Now we can also use Rosette to find counterexamples to this property. We can do this with:

(verify (assert (sort1-prop xs)))

This will find a counterexample, and print it out, as it turns out there is a bug in our code. At this point, we can either use the counterexample that Rosette gave us, or we can turn to another tool to look for more, or smaller ones. Here, we’ll see what Quickcheck gives us (if anything):

(quickcheck (property ([l (arbitrary-list arbitrary-integer)])
                      (sort1-prop l)))

This is a smaller input, which is nice, and it allows us to realize what is going wrong: our insert is dropping the element after the one it inserts, assuming it doesn’t insert at the end of the list.
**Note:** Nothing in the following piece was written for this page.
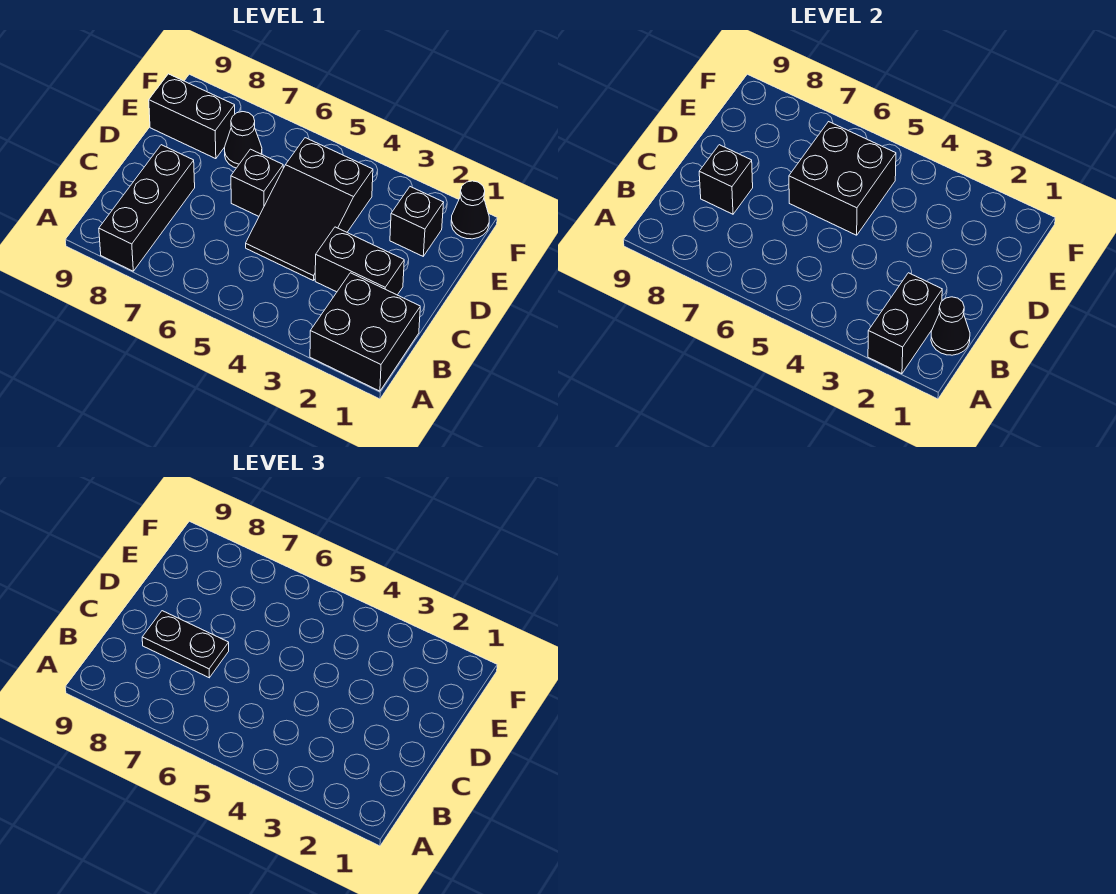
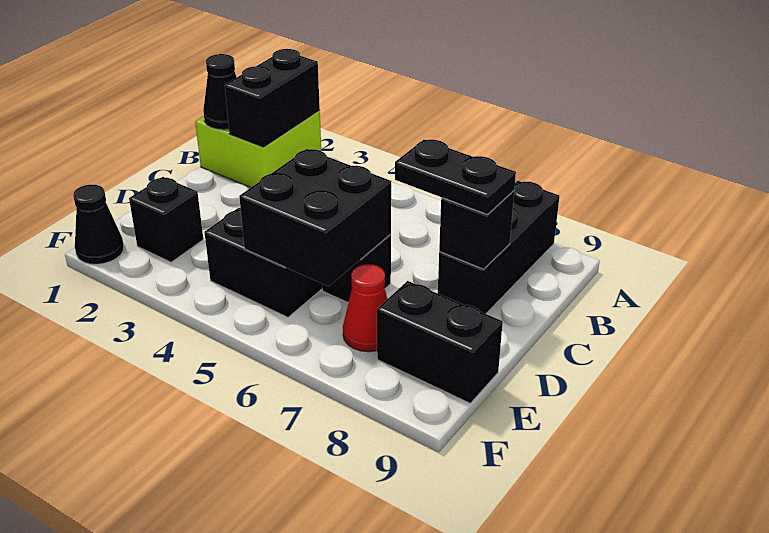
black brick A1:B2 level 1 -> lime brick A1:B2 level 1
black brick C2:C3 level 1 -> none
black cone E7 level 1 -> red cone E7 level 1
Since our concrete unit tests all inserted at the end of the list, we missed this.

We can fix this by changing our insert function, running all of the tests again, and this time, both Quickcheck and Rosette will report no issues.

(define (sort2 l)
  (cond [(empty? l) l]
        [(cons? l)
         (insert2 (first l)
                 (sort2 (rest l)))]))

(define (insert2 n l)
  (cond [(empty? l) (list n)]
        [(cons? l)
         (if (< n (first l))
             (cons n l)
             (cons (first l) (insert2 n (rest l))))]))



(define (sort2-prop l)
  (and (equal? (length l) (length (sort2 l)))
       (ordered (sort2 l))))

(check-pred sort2-prop (list))
(check-pred sort2-prop (list 1 1))
(check-pred sort2-prop (list 3 2 1))

(quickcheck (property ([l (arbitrary-list arbitrary-integer)])
                      (sort2-prop l)))

(verify (assert (sort2-prop xs)))
(clear-vc!)